(Consigne a):
Comptez les lignes de la liste où figure la chaîne « Wali ». Donnez uniquement ce nombre.
-------- Texte présenté
Evoquer les droits des animaux dans un contexte où ceux des humains ne sont pas respectés n’est pas évident et ressemble une gageure. Fantaisiste au regard de la plupart des gens, pour qui le droit de l’animal n’existe tout simplement pas ! Selon d’autres, et de manière plus générale, l’animal est un « être inférieur » incapable de raisonnement, donc ne constituant pas un sujet de droit.

Des humains d’abord…

Bref, au mieux, nous avons des réponses générales du type : « le respect du droit de l’animal est garanti par notre culture » ! Or si de culture il s’agit, nous avons une conception hiérarchisée du monde vivant où l’homme se situe au sommet d’une pyramide hypothétique, puisqu’il est considéré comme la plus parfaite des créatures et l’héritier de Dieu sur terre, disposant de tout ce que peut offrir cette nature généreuse. Dans ce contexte, parler de l’animal est un non-sens, puisque les humains eux-mêmes sont catégorisés : tantôt divisés en croyants et mécréants, tantôt en « races » selon la couleur de leur peau, en ethnies ou autres formes « usuelles » de classification… Revenons aux humains. Dans notre culture et notre histoire, nous n’avons pas connu ce qui est aujourd’hui convenu de nommer massacre ou épuration ethnique, dans lesquels nous aurions été les victimes. Bref, c’est plutôt l’inverse que nous aurions à déplorer, puisque nous sommes descendants de ceux qui ont perpétré des massacres sur d’autres populations, telles celles originaires d’Afrique du Nord lors de la pénétration de l’Islam dans cette région du monde. Cela remonte à loin, il est vrai, mais les pratiques que nous observons ne nous touchent pratiquement pas, surtout quand ces atrocités touchent d’autres communautés (des non-musulmans). Les massacres perpétrés par les Turcs contre les Arméniens ou d’autres minorités ethniques ou religieuses (les Yézidis par exemple, ou encore les luttes des Grecs contre les Turcs, tels que relatés par les écrits de Nikos Kazantzakis2 par exemple)… Comme ces évènements se sont produits ailleurs, nous n’étions pas au courant des faits lorsqu’ils eurent lieu, et les idées de l’époque ne permettaient pas de se mobiliser contre de telles pratiques.
----------------
(Consigne b):
Recopiez à l'identique, dans le texte sur les droits des animaux, le passage qui va de « Evoquer les droits » jusqu'à « sujet de droit. ».
-------- Données à traiter
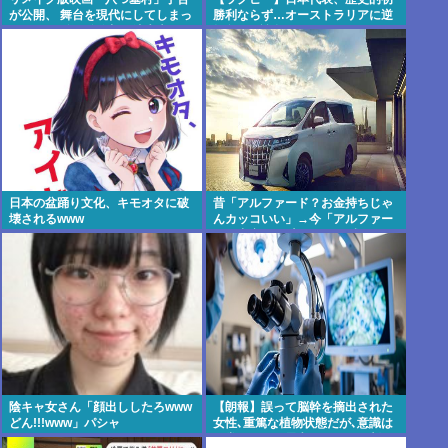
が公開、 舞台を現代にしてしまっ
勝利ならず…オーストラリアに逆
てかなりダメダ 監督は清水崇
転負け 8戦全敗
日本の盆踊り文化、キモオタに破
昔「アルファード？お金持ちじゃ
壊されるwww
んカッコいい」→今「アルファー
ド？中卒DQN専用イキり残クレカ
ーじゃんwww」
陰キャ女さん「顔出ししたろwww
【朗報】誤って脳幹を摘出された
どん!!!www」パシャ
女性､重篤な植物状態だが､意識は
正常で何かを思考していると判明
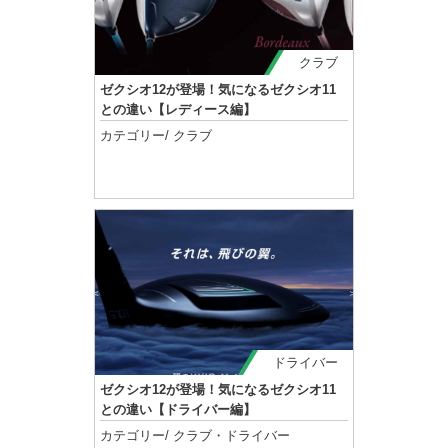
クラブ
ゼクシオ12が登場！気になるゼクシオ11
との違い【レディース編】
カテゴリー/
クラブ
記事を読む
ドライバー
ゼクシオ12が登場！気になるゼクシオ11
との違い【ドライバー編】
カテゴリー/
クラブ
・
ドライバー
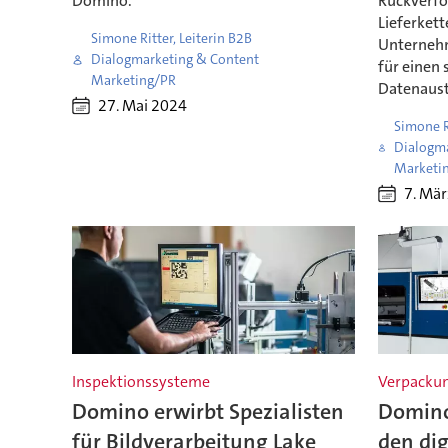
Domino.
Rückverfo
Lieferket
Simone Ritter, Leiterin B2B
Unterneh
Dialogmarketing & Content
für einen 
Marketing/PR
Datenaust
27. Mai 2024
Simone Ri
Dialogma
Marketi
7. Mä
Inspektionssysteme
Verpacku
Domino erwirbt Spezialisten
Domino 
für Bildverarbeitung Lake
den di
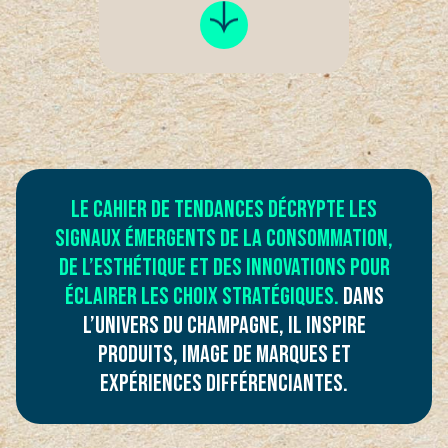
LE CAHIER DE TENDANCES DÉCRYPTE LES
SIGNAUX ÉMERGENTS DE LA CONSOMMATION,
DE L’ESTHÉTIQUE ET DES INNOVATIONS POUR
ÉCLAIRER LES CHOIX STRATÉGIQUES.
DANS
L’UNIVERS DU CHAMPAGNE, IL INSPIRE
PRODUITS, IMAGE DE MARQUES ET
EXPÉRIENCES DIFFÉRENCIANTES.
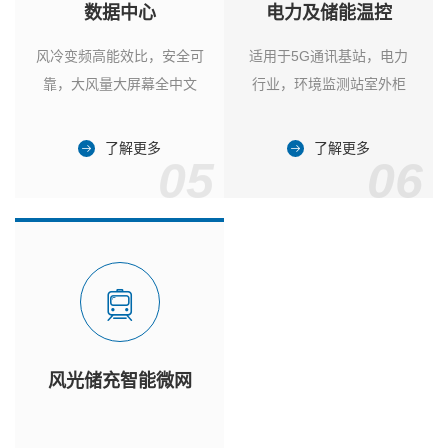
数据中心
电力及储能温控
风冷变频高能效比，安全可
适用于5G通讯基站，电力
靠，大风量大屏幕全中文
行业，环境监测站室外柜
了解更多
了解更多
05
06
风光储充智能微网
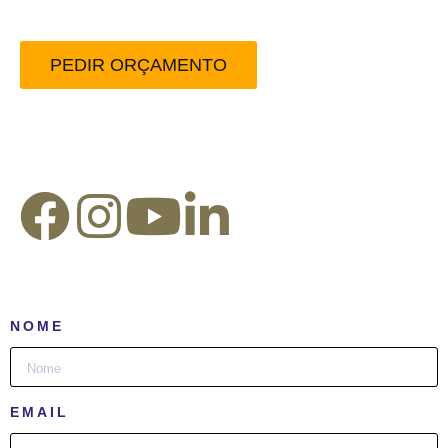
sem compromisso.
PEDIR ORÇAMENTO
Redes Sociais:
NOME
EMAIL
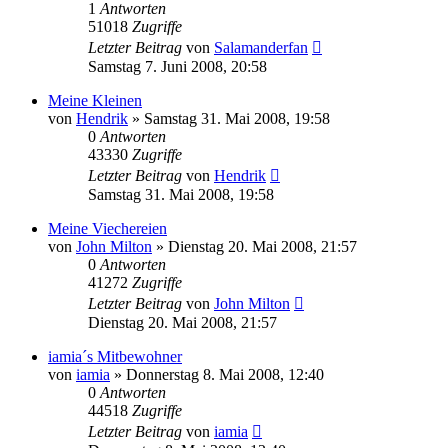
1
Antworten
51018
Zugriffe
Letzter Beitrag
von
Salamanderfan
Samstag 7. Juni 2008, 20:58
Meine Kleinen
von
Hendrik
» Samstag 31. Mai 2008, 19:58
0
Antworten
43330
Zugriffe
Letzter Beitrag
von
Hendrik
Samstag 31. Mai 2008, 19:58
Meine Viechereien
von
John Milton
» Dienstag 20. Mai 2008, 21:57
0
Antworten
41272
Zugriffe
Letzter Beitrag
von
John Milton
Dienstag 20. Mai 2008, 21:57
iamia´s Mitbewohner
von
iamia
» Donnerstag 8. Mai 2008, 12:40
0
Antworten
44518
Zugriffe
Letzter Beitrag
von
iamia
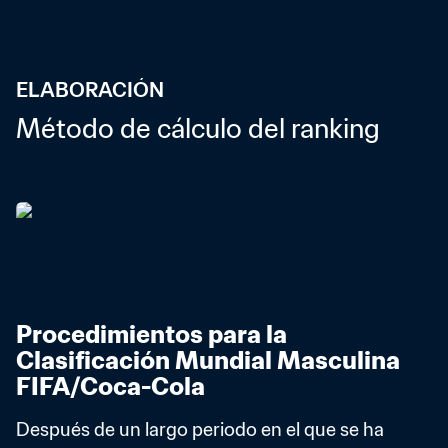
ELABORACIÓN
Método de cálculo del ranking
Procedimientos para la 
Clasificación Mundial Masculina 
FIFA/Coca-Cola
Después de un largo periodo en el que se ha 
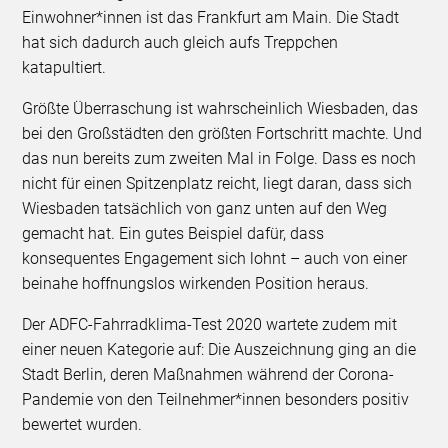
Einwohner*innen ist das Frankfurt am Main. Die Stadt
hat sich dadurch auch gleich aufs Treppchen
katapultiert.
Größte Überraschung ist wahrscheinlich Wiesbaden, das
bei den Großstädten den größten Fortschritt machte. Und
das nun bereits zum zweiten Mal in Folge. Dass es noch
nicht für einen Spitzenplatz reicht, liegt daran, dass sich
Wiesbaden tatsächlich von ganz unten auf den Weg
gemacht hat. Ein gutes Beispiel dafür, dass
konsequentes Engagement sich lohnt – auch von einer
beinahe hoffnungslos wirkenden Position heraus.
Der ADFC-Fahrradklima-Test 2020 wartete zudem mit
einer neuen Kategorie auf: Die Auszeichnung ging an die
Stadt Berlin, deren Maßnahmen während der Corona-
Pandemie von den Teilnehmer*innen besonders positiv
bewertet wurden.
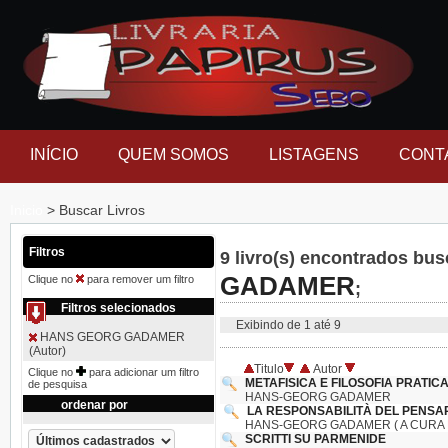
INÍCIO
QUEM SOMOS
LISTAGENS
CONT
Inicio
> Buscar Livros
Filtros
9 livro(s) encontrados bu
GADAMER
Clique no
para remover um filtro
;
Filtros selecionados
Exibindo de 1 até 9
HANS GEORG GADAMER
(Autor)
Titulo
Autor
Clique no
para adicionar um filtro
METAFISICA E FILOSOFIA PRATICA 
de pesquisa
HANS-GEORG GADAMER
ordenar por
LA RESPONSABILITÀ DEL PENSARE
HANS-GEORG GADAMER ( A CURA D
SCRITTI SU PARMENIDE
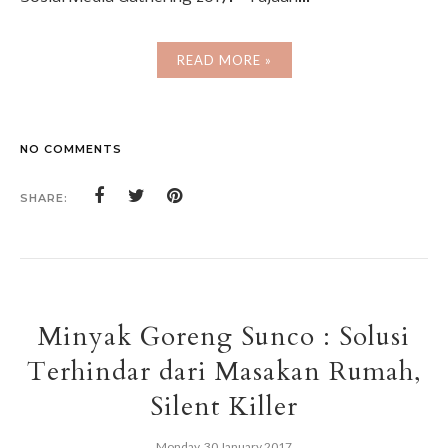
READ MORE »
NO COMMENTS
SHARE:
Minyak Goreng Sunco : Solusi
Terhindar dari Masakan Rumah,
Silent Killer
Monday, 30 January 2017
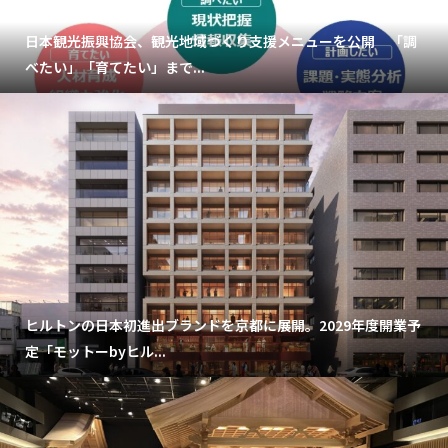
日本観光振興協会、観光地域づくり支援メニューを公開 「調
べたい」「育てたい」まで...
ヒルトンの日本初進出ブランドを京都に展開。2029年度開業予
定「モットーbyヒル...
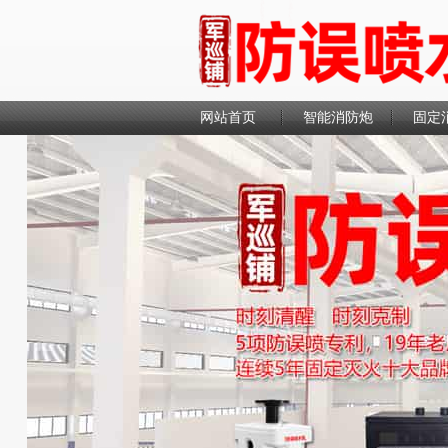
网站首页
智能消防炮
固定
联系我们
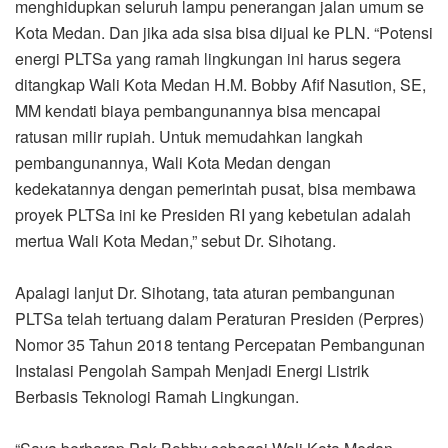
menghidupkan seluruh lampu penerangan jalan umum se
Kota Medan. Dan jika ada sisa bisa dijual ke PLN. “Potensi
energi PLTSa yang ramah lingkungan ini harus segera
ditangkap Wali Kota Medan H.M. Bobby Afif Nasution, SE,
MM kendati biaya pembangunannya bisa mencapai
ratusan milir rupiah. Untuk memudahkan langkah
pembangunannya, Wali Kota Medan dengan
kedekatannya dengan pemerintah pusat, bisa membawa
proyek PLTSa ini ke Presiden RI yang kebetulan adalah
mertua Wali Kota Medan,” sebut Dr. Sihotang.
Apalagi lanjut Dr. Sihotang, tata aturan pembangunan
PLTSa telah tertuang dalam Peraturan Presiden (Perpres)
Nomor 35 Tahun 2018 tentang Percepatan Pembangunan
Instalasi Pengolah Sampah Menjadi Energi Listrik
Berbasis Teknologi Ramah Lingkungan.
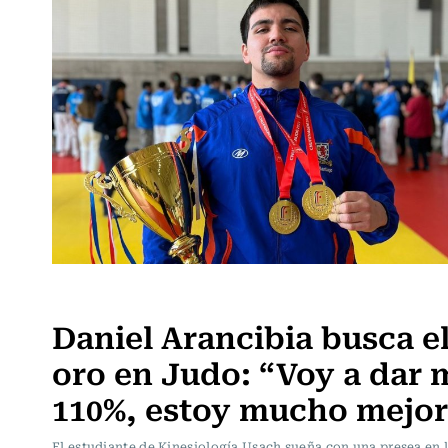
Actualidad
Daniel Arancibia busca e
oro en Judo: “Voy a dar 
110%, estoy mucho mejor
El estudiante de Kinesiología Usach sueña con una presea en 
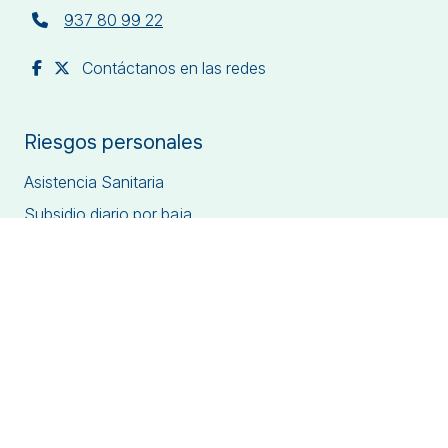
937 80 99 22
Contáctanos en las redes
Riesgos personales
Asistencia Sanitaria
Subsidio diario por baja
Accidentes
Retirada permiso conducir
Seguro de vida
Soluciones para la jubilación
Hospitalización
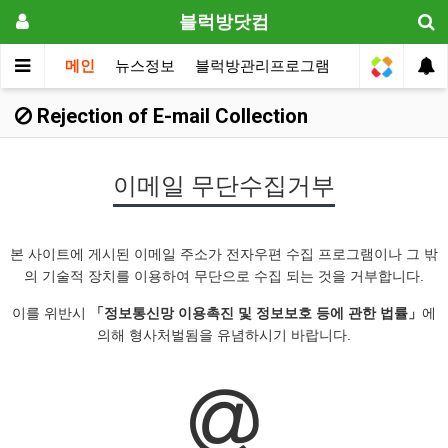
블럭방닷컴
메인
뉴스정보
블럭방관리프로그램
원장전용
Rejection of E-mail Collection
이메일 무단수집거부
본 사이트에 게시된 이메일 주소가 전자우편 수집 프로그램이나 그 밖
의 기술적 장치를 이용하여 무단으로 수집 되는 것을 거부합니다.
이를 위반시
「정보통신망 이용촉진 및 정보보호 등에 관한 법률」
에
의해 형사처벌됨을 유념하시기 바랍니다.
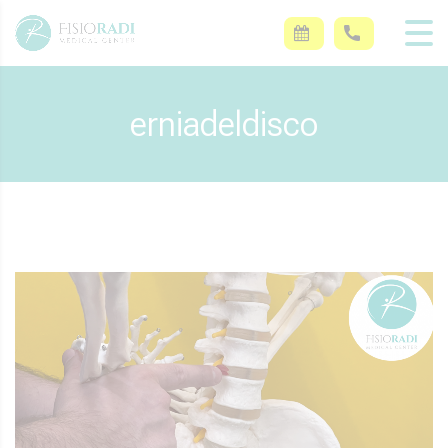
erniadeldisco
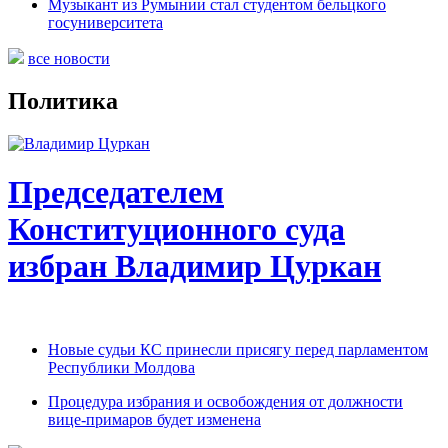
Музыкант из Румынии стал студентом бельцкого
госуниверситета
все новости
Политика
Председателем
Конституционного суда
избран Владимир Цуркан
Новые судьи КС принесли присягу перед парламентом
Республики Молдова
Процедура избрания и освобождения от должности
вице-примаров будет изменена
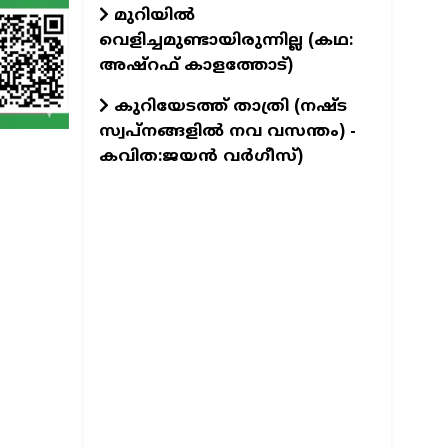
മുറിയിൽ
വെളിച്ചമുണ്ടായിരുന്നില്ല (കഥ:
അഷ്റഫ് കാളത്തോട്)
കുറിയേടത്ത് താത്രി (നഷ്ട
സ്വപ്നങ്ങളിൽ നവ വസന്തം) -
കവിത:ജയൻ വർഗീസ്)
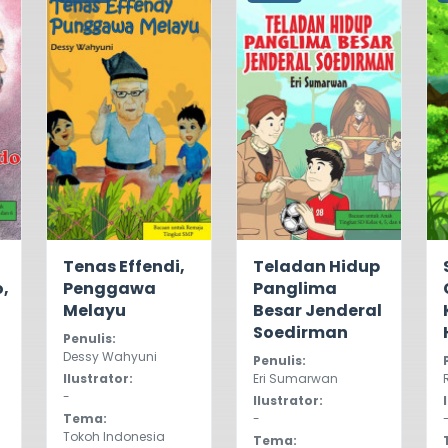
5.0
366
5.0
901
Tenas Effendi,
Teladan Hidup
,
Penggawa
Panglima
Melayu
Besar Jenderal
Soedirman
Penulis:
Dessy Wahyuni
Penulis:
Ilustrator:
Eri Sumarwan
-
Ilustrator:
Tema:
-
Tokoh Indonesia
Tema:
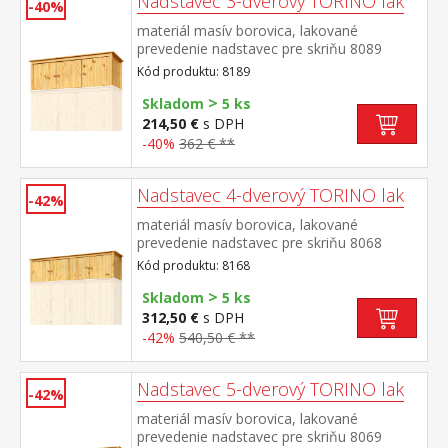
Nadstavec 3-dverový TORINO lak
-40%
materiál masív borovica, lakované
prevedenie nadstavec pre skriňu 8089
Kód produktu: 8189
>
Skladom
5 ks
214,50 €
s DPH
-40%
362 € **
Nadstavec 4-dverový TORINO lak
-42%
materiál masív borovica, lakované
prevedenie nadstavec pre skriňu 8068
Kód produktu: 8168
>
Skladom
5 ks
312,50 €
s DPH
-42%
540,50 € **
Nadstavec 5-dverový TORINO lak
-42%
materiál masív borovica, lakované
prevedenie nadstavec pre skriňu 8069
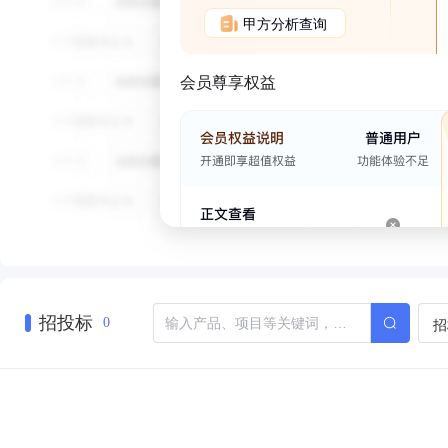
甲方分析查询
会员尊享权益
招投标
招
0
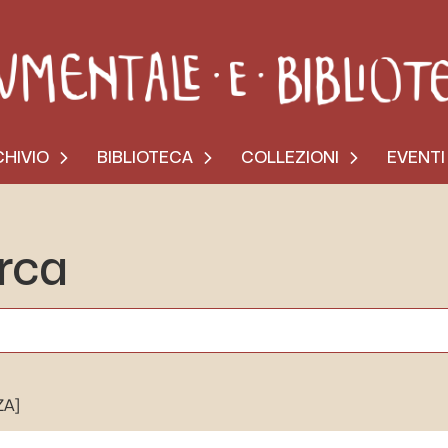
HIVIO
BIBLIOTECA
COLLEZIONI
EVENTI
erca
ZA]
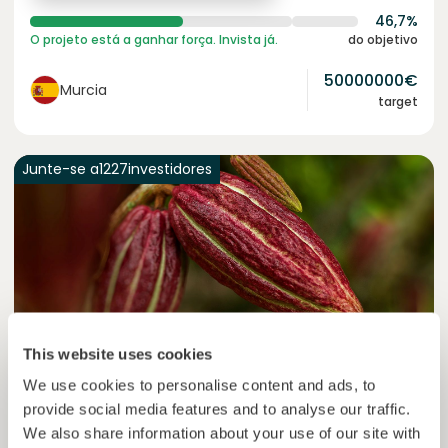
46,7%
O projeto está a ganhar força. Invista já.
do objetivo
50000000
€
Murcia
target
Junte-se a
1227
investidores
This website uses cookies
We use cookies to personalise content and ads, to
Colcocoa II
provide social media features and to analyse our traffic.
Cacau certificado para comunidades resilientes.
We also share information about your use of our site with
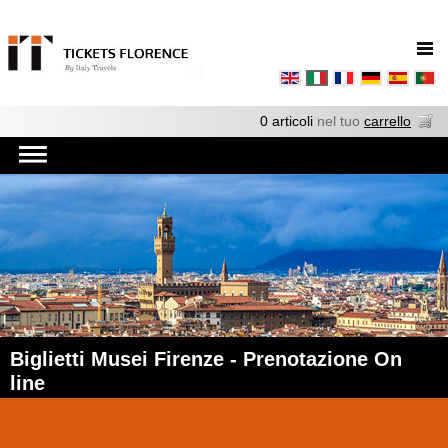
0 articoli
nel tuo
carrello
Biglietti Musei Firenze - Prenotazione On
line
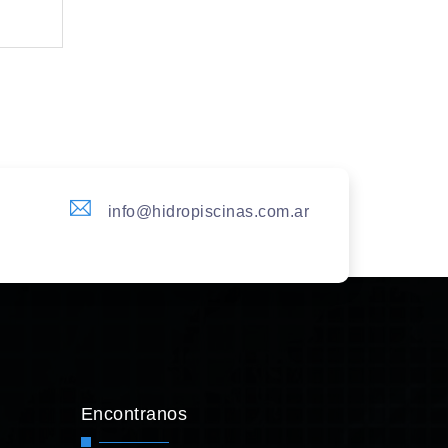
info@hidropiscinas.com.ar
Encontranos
----------------
(Solution détaillée a):
3

(Solution détaillée b):
Evoquer les droits des animaux dans un contexte où ceux des humains ne sont pas respectés n’est pas évident et ressemble une gageure. Fantaisiste au regard de la plupart des gens, pour qui le droit de l’animal n’existe tout simplement pas ! Selon d’autres, et de manière plus générale, l’animal est un « être inférieur » incapable de raisonnement, donc ne constituant pas un sujet de droit.